Posted by Charles Rehberg on Dec 17, 2018
Happy Holidays!!
North Notes
Spokane North Rotary Club Bulletin
December 17, 2018
Rotary calendar:
            Dec. 24 and Dec. 31: No meetings during the holidays. See you Jan. 7.
            Jan. 7: Lunch meeting at Nectar in Kendall Yards.  President Romney reports on half-year Rotary results.
            Jan. 14: Rotary Connects: Gathering starts at 4:30 p.m. at Saranac Public House, 21 W. Main.
            Jan. 21: Martin Luther King, Jr. federal holiday.  No meeting.
            Jan. 28: Lunch meeting at Nectar in Kendall Yards. Speaker TBA.
            Note: Rotary Serves:  Because of federal holidays in January and February, luncheons and speakers are scheduled Jan. 28 and Feb. 25.  However, a project can be scheduled in each month, if opportunities arise.  Suggestions are welcomed.
Thanks all for the 40 for $40
            Thanks much to all of the members who so generously joined the “40 for $40” fund-raiser for needy kids and families at Holmes Elementary.

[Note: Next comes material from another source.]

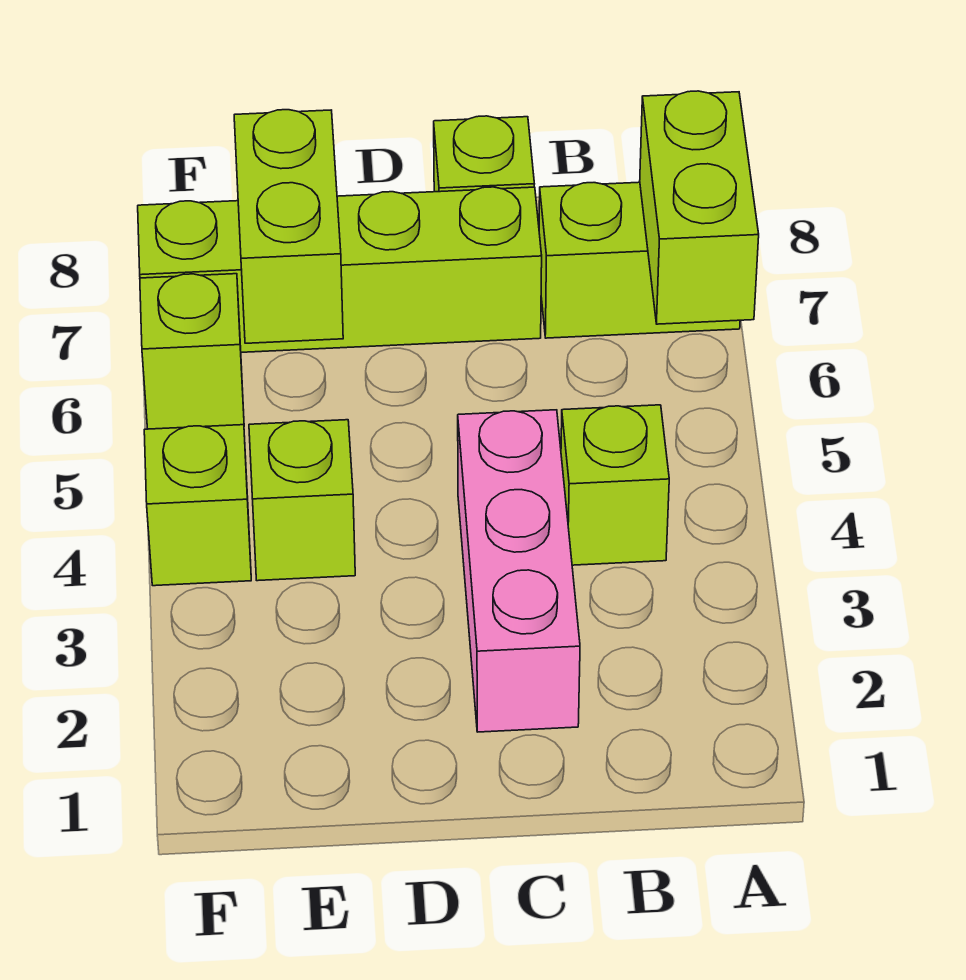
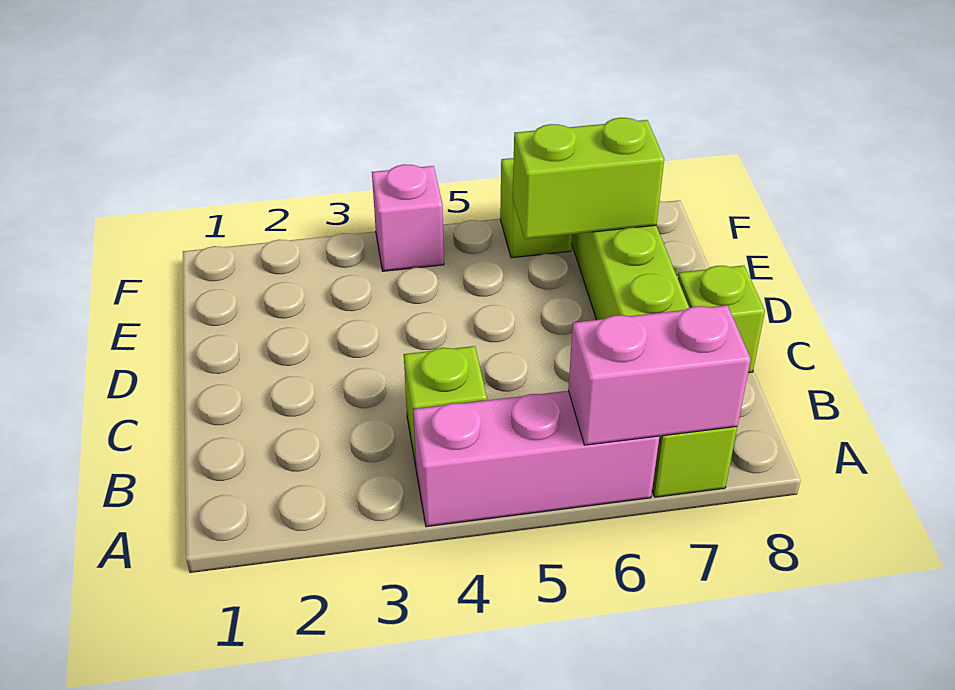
lime brick A6:A7 level 2 -> pink brick A6:A7 level 2
pink brick C2:C4 level 1 -> pink brick A4:A6 level 1
lime brick E4 level 1 -> none
lime brick F4 level 1 -> pink brick F4 level 1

“Chief Elf” Sandy Fink did her usual superb job coordinating everything, as the small mountain of gifts piled up in the Holmes store room. This was a family-style Rotary Serves first-class effort.  Thanks to all.
Richard works to improve central city
           Downtown Spokane, in true Dickensian style, offers the best of times and some not-so-good times.
            The city center has a burgeoning University District, a reviving Riverfront Park, renewed energy with hundreds of new apartments and the promise of a new sports complex and a central city bus line.
            But in Spokane, like many cities, homelessness clogs spaces with blue tents and there seems no end to addiction problems. And too many residents say they can’t find cheap and easy parking.
            For many, Downtown Spokane is a shiny boutique small city, warm and welcomed in many ways envious to the crowded Puget Sound or high-cost San Francisco Bay Area.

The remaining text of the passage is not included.